X

Era miércoles y no iba a cambiar su rutina. Desdeñó la ofrenda irónica del teniente Santos para acompañarle en un zeta hasta el Poblao. A pesar de la lluvia. A pesar del viento. A pesar del frío. A pesar de los millones de pájaros que ya habían emigrado hacia el sur. A pesar del peligro que suponían las decenas de ejecutivas rubias con un tacón perdido cojeando entre el tráfico a la caza de un taxi.

Garrafas de lluvia destilada desde nubarrones barrileños empapaban al Tirao, y su gabardina negra falso Armani salivaba bilis negra. Dejó la Castellana sin olvidar que un gitano de metro noventa vestido de negro en calles despobladas por un diluvio es más fácil de seguir para un policía que Pulgarcito para una paloma panadera. Se desvió por si acaso. La calle Orense era un ir y venir de anfibios estresados que corrían, veían y decían del despacho de un abogado high standing al despacho de un delincuente high standing. Y viceversa. La cuchilla del aire rasuraba al cero a los arbolillos tísicos de smog que se vencían al otoño de las aceras. Mendigos con goteras en los ojos le preguntaban al cielo algún porqué, y sólo sonreían con dientes precarios cuando algún tipejo demasiado elegante pisaba un charco y se cagaba, rotunda y desagradecidamente, en Dios.

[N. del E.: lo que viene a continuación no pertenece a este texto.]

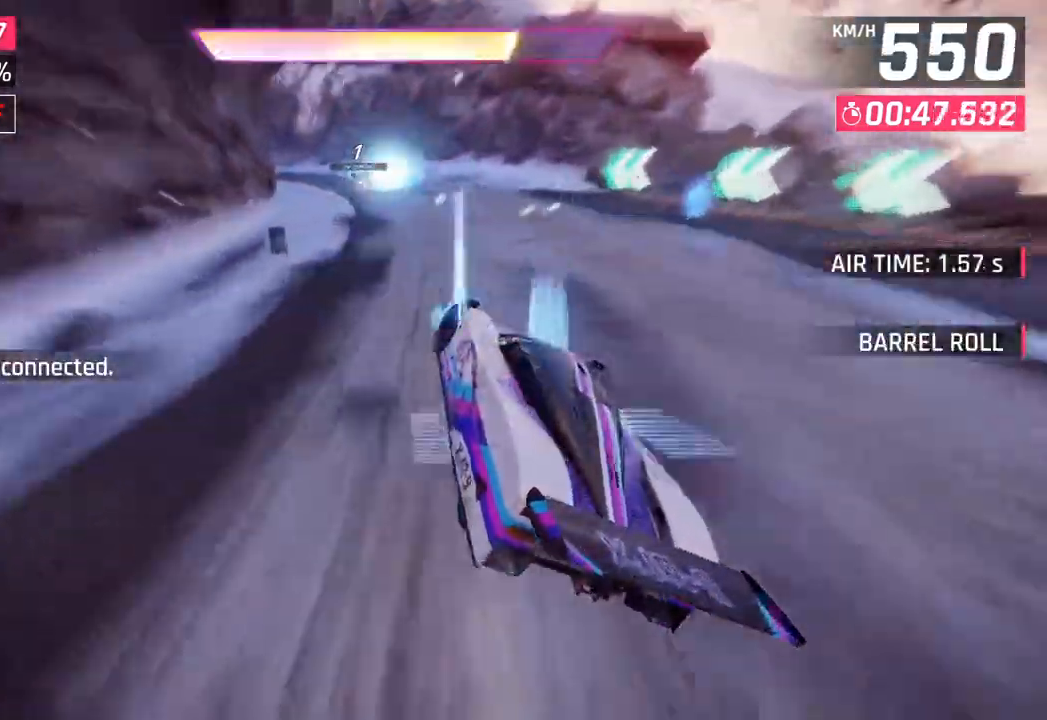
{"buttons": [], "left_stick": "left", "right_stick": "center", "events": [[83, "SQUARE", "down"], [250, "SQUARE", "up"]]}
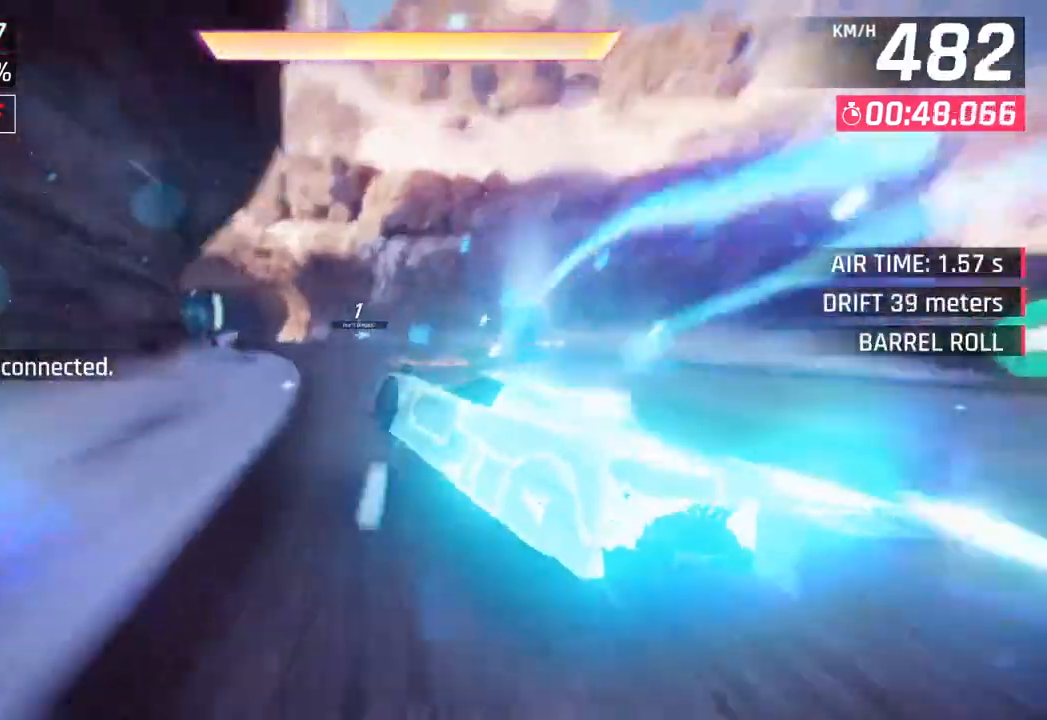
{"buttons": [], "left_stick": "left", "right_stick": "center", "events": [[67, "R1", "down"], [83, "CROSS", "down"], [100, "SQUARE", "down"], [383, "SQUARE", "up"], [400, "CROSS", "up"], [400, "R1", "up"]]}
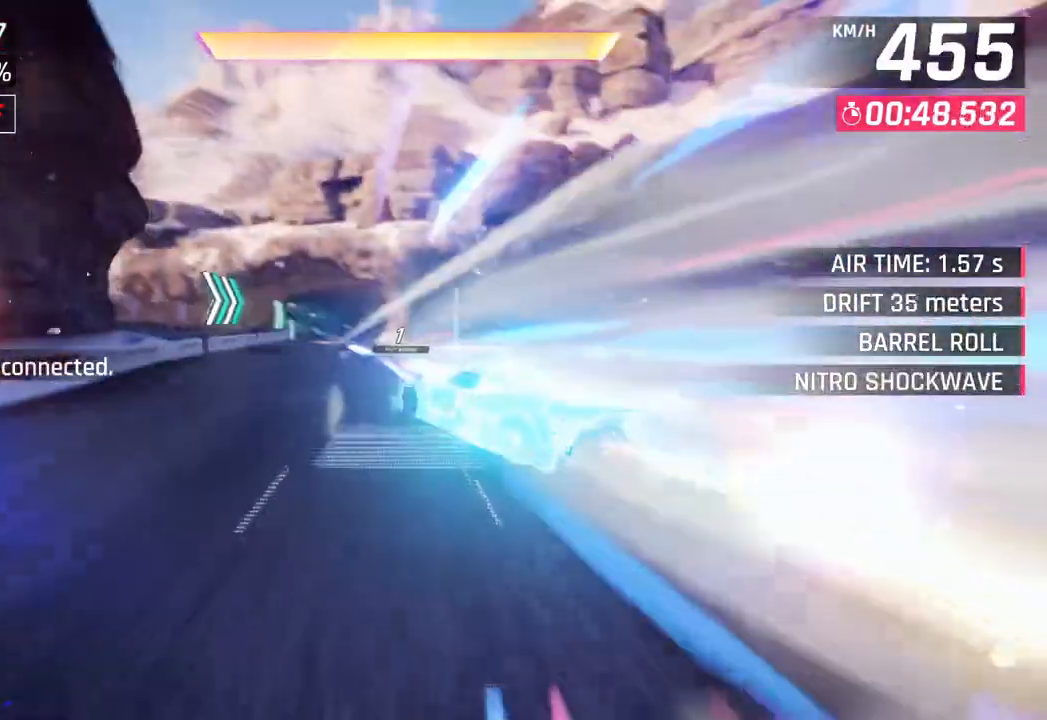
{"buttons": [], "left_stick": "left", "right_stick": "center", "events": [[67, "left_stick", "right"], [167, "CROSS", "down"], [167, "R1", "down"], [233, "left_stick", "left"], [367, "CROSS", "up"], [383, "R1", "up"]]}
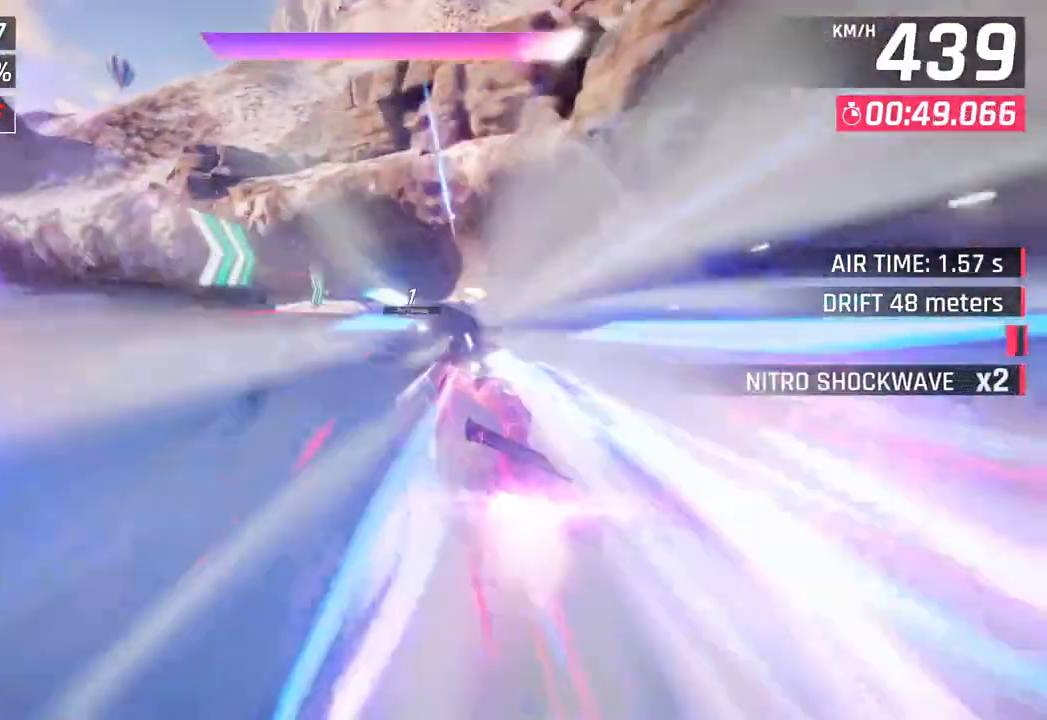
{"buttons": [], "left_stick": "left", "right_stick": "center", "events": []}
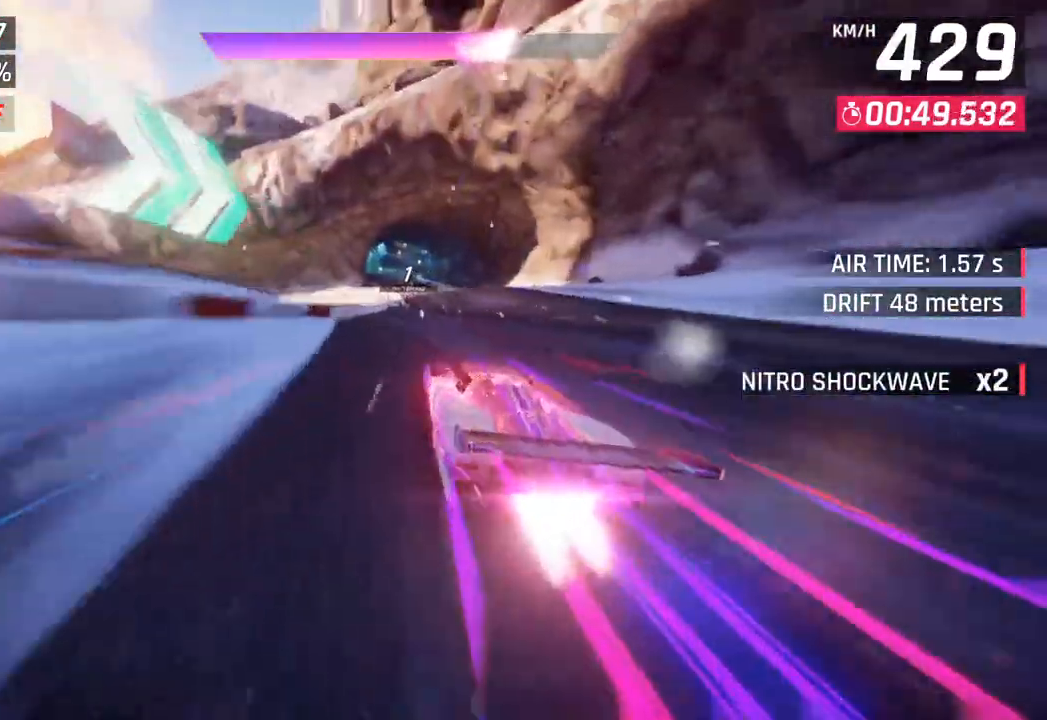
{"buttons": [], "left_stick": "right", "right_stick": "center", "events": [[50, "left_stick", "center"], [450, "left_stick", "right"]]}
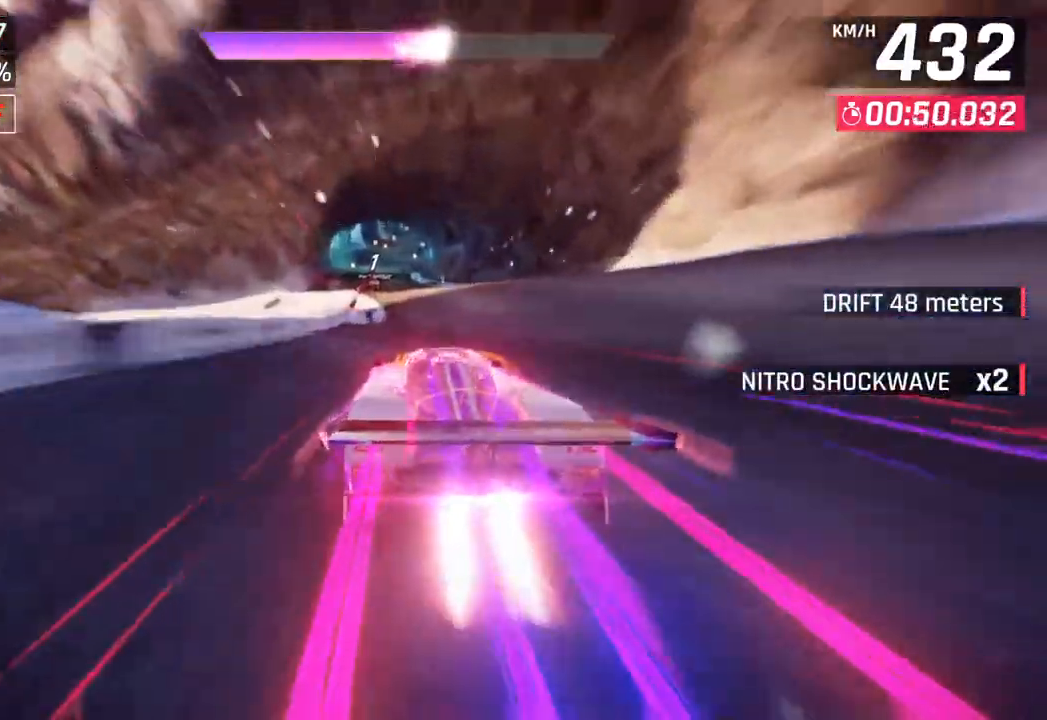
{"buttons": ["CROSS", "R1"], "left_stick": "left", "right_stick": "center", "events": [[400, "CROSS", "down"], [400, "R1", "down"], [467, "left_stick", "left"]]}
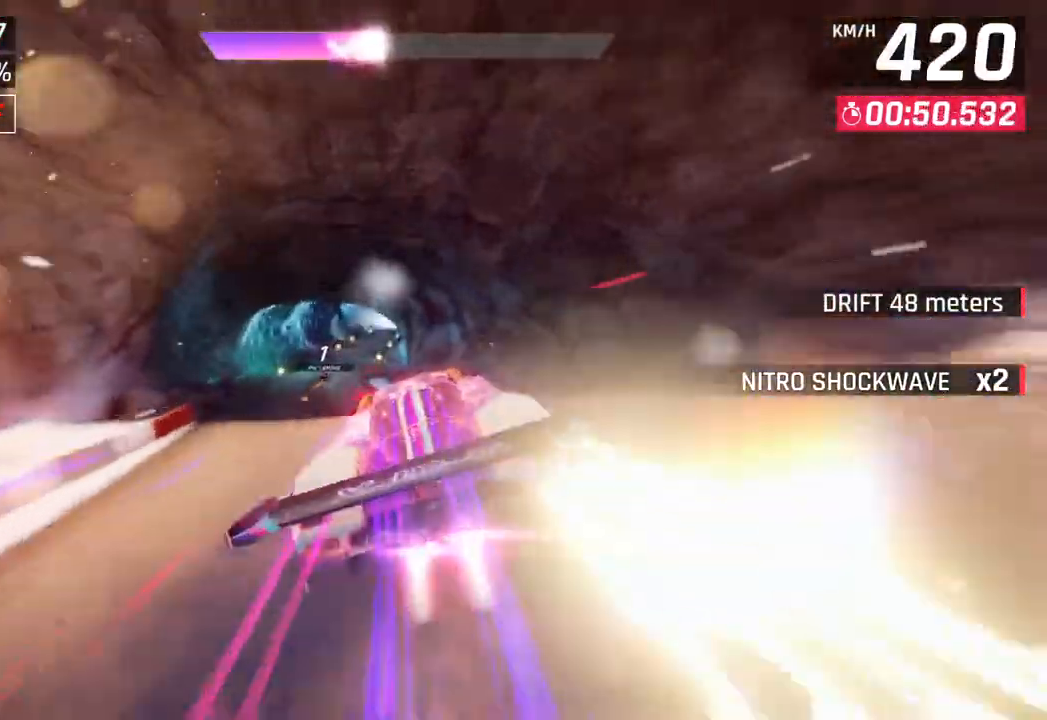
{"buttons": [], "left_stick": "left", "right_stick": "center", "events": [[150, "CROSS", "up"], [150, "R1", "up"]]}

—Me cago en Dios —gritó, rotunda y desagradecidamente, el joven economista colocado por papá en Garrigues Walker, cuando su zapato Salvatore Ferragamo se sumergió en el traidor charco que lo acechaba bajo la portezuela de su BMW blanquísimo, en el aparcamiento al aire libre de El Corte Inglés de Nuevos Ministerios.

Aquél era el predio de don Juan el Palomitas, que se sonrió con dos dientes divorciados antes de acercarse a zancadas cojitrancas hasta donde el joven economista vaciaba de lodo su Ferragamo. El hijo menos listo de papá —cualquiera de los hijos de papá padece natural propensión a ser el menos listo— observó el trote impar de don Juan el Palomitas hacia el BMW mientras, sentado con la portezuela abierta y escurriendo un calcetín aromatizado por Yves Saint-Laurent personalmente, componía, o lo intentaba, un imposible gesto de risa y susto simultáneos. Y no era para menos.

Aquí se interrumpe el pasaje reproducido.